Friday, May 11, 2007

Thirty years ago

I saw a young girl and her sister with their parents the other day in Isetan, the department store of choice for young, hip families in the Tokyo area, probably shopping for Children's Day (Kodomo no Hi), which was last Saturday.

They were looking at clothes in the kids section where designer T-shirts and jeans are sold with price tags to the tune of 25,000 yen or more.... Japan Times Online

Kaori Shoji writes about some of the differences in children's lifestyles between now and 30 years ago.

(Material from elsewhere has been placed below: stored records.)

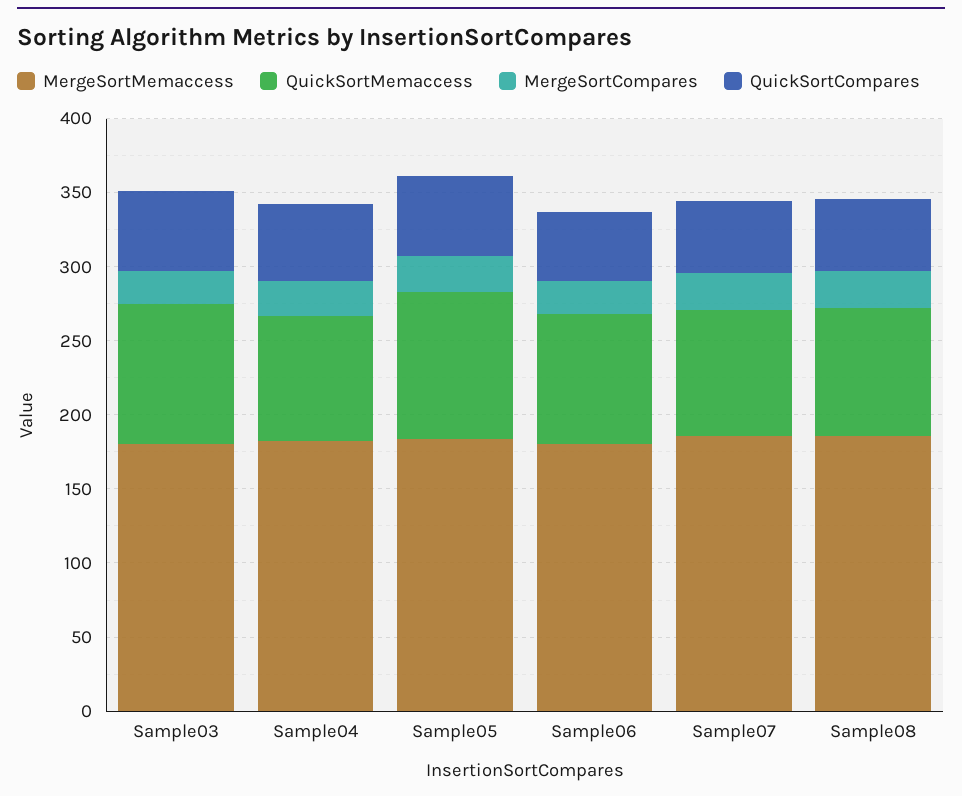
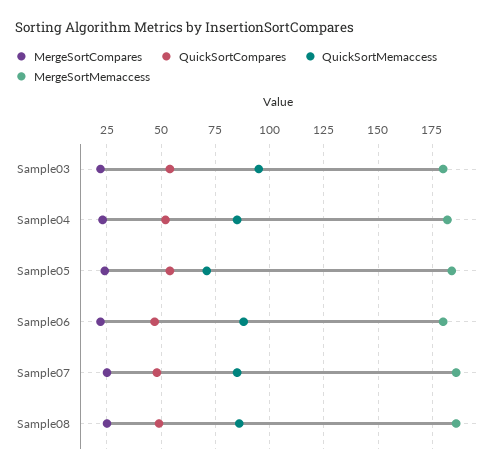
QuickSortMemaccess, Sample05: 100 -> 70

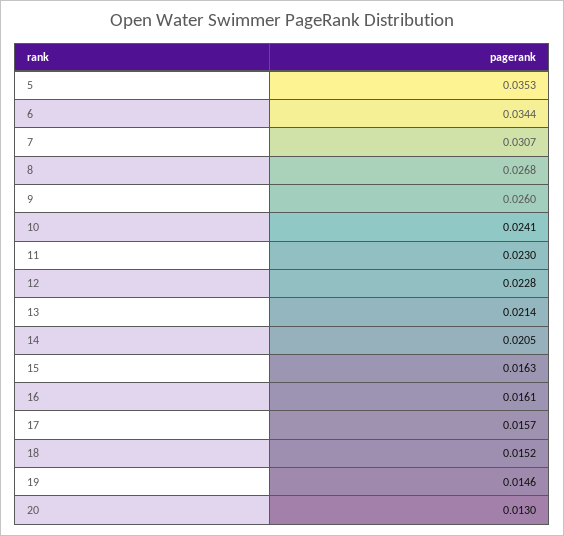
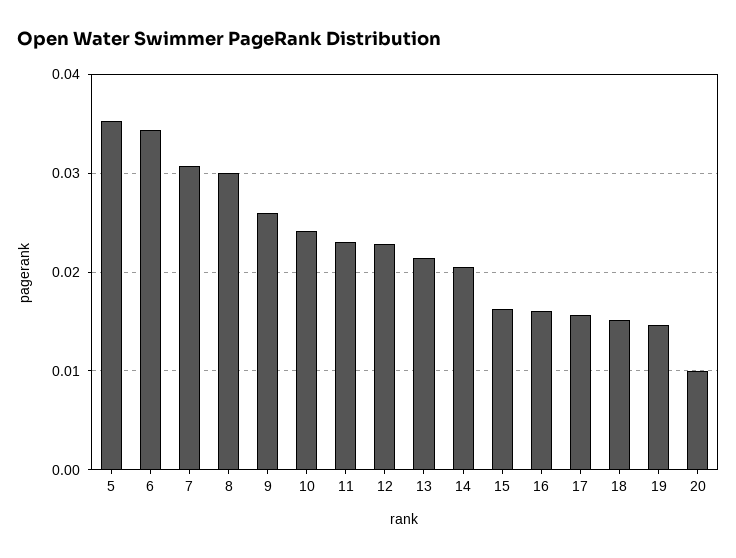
8: 0.0268 -> 0.03
20: 0.013 -> 0.01

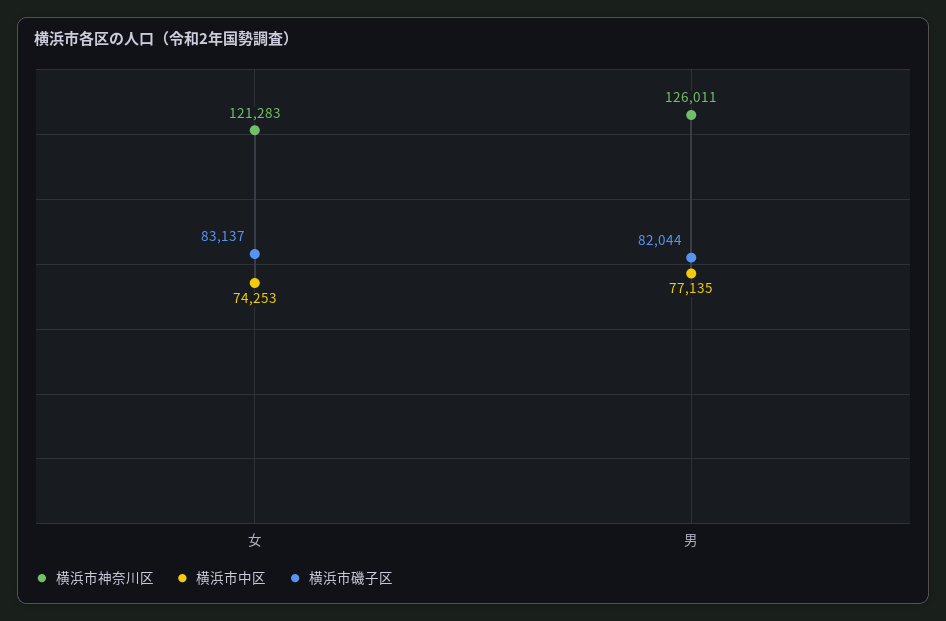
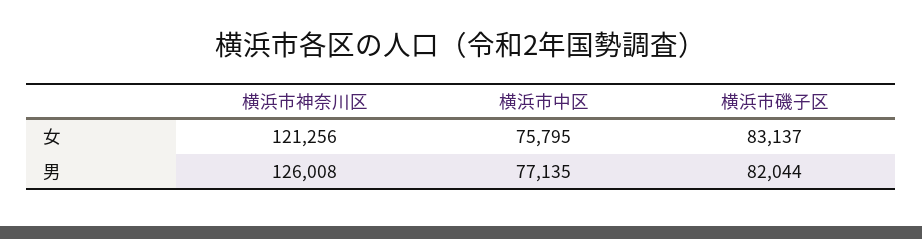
横浜市神奈川区, 女: 121283 -> 121256
横浜市中区, 女: 74253 -> 75795
横浜市神奈川区, 男: 126011 -> 126008

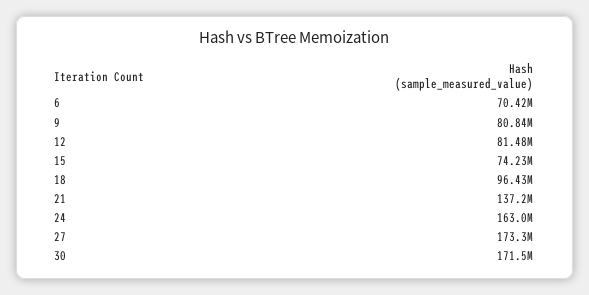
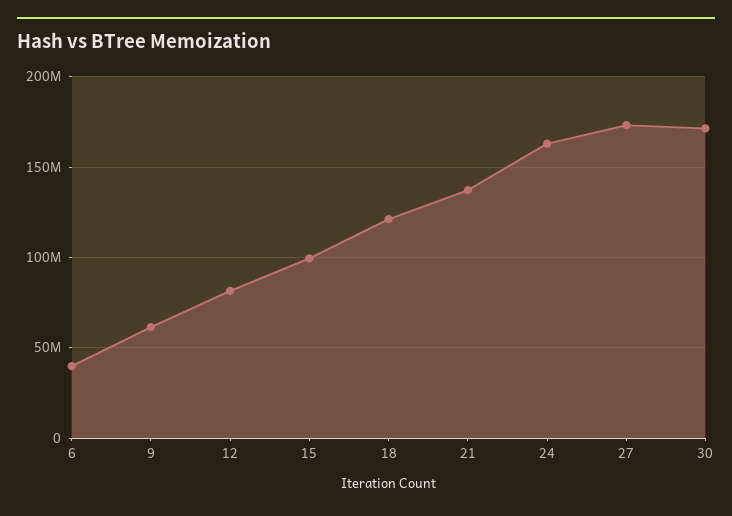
6: 70420000 -> 40000000
9: 80840000 -> 60000000
15: 74230000 -> 100000000
18: 96430000 -> 120000000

I wasn't living in Japan 30 years ago, but I certainly remember my first visit at about that time. And I know what my wife's childhood was like through her stories and old photos. It has been a huge change in the Tokyo area. People tend to believe that the Japanese are rich or at least fairly well off. This isn't completely true today, but 30 years ago, it was even less true.

I grew up in a pretty rural, isolated part of the U.S. but all-in-all, my family was much better off than my wife's lower-middle class family. They were relatively lucky in that they had a house and did not have to live in a flimsy apartment (I mean apartment, not the so-called "mansion" of Japan. Mansions are better built and more expensive.) They could not afford a camera, so the photos she has are from her schools or the occasionally photo taken by a friend whose family was wealthy enough to afford a camera. Naturally, her family owned no car, and hardly ever traveled outside Kanto. Japan in the 70s and earlier was not rich. One could argue that most folks were poor, especially compared to Americans.

Given that, it is amazing how far the country has come in that time. It's easy to criticize trade policy, education, "Japan Inc." or other things, but it has worked out pretty well so far for Japan.